In many ways, the design draws on Broadcast Design International’s Set of the Year winning set at KSWB in San Diego, but the Twin Cities look stands out on its own.
BDI notes the goal was to “create as much depth as possible. After exchanging several ideas with the KMSP team, our design has been carefully layered with elements such as frosted glass windows, openings in concrete panels, floating headers, and a long “gallery” of black & white city photos which have several RGB lighting cues. We also developed a far back “control room” and numerous RGB edge-lit panels that continue the sense of depth. These back coves are also serving as excellent venues for reporter briefs and teases.”

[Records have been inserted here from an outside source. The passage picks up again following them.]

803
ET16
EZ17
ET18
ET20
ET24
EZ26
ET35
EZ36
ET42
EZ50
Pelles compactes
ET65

KMSP, which brands as Fox 9, boasts a main background built from a large seamless LED video wall from Neoti, which is moved forward from the faux brick wall behind it and features floor to ceiling frosted panels behind the left half.

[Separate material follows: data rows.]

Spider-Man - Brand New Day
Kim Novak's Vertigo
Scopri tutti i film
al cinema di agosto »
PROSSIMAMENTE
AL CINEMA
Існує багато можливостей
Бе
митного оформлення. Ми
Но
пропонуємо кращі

An organically curved, concrete header element caps off the video wall and also turns downward to become a wall for a vertical flat panel.
Additional header elements include industrial-inspired faux concrete panels, while the studio’s light brick faux brick is ideally situated to give the space a lighter feel that can be easily adjusted, thanks to cove lighting, into a darker, more sophisticated look.
The set features multiple monochrome printed graphics, including city views on square panels, and larger textured imagery backed with color-changing LED that complements the studio lighting design from Bill Holshevnikoff.
On the left side of the studio, a smaller video wall array framed by backlit graphics can be used for a variety of purposes.
The studio’s main video wall can be used for both a traditional cityscape background or to display topical video or graphics. It can also be shot off axis as a video on video element.
Various talent, including weather and sports team members, can join the anchor desk’s wings for standing debriefs — and the set can also accommodate seated guests for other segments.